WORK TO BE COMPLETED –
Produce an exact copy of all records below.

** SUPPLIED MATERIAL follows **

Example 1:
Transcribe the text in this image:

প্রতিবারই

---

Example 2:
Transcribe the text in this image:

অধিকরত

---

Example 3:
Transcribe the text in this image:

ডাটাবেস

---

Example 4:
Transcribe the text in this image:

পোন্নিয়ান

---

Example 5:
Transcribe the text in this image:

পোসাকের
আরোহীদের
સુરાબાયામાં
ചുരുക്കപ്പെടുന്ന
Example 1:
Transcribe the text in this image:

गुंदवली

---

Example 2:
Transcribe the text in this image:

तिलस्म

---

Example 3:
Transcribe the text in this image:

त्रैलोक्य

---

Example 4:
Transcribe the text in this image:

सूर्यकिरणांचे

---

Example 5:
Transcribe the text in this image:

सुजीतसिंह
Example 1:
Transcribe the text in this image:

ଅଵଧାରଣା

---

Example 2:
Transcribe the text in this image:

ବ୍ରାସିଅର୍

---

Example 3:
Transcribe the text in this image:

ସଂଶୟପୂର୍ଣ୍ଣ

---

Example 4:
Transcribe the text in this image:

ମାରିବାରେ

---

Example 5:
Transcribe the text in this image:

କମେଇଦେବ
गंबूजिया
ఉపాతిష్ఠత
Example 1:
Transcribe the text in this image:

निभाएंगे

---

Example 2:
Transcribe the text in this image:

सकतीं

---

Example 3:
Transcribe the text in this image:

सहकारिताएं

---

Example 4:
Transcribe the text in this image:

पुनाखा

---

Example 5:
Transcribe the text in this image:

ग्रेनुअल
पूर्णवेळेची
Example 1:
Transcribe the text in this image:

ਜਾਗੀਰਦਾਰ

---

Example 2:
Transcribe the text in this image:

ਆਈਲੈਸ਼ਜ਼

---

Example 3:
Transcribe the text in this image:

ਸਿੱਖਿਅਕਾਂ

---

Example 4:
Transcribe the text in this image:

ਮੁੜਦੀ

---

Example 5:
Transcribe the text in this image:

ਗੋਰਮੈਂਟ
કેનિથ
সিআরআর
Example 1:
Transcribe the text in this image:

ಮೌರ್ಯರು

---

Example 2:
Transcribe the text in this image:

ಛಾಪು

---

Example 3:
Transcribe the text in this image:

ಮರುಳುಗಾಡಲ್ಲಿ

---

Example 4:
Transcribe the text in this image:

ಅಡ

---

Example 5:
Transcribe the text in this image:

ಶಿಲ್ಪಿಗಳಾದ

** End of SUPPLIED MATERIAL **

TASK SOLUTION –
Example 1:
Transcribe the text in this image:

প্রতিবারই

---

Example 2:
Transcribe the text in this image:

অধিকরত

---

Example 3:
Transcribe the text in this image:

ডাটাবেস

---

Example 4:
Transcribe the text in this image:

পোন্নিয়ান

---

Example 5:
Transcribe the text in this image:

পোসাকের
আরোহীদের
સુરાબાયામાં
ചുരുക്കപ്പെടുന്ന
Example 1:
Transcribe the text in this image:

गुंदवली

---

Example 2:
Transcribe the text in this image:

तिलस्म

---

Example 3:
Transcribe the text in this image:

त्रैलोक्य

---

Example 4:
Transcribe the text in this image:

सूर्यकिरणांचे

---

Example 5:
Transcribe the text in this image:

सुजीतसिंह
Example 1:
Transcribe the text in this image:

ଅଵଧାରଣା

---

Example 2:
Transcribe the text in this image:

ବ୍ରାସିଅର୍

---

Example 3:
Transcribe the text in this image:

ସଂଶୟପୂର୍ଣ୍ଣ

---

Example 4:
Transcribe the text in this image:

ମାରିବାରେ

---

Example 5:
Transcribe the text in this image:

କମେଇଦେବ
गंबूजिया
ఉపాతిష్ఠత
Example 1:
Transcribe the text in this image:

निभाएंगे

---

Example 2:
Transcribe the text in this image:

सकतीं

---

Example 3:
Transcribe the text in this image:

सहकारिताएं

---

Example 4:
Transcribe the text in this image:

पुनाखा

---

Example 5:
Transcribe the text in this image:

ग्रेनुअल
पूर्णवेळेची
Example 1:
Transcribe the text in this image:

ਜਾਗੀਰਦਾਰ

---

Example 2:
Transcribe the text in this image:

ਆਈਲੈਸ਼ਜ਼

---

Example 3:
Transcribe the text in this image:

ਸਿੱਖਿਅਕਾਂ

---

Example 4:
Transcribe the text in this image:

ਮੁੜਦੀ

---

Example 5:
Transcribe the text in this image:

ਗੋਰਮੈਂਟ
કેનિથ
সিআরআর
Example 1:
Transcribe the text in this image:

ಮೌರ್ಯರು

---

Example 2:
Transcribe the text in this image:

ಛಾಪು

---

Example 3:
Transcribe the text in this image:

ಮರುಳುಗಾಡಲ್ಲಿ

---

Example 4:
Transcribe the text in this image:

ಅಡ

---

Example 5:
Transcribe the text in this image:

ಶಿಲ್ಪಿಗಳಾದ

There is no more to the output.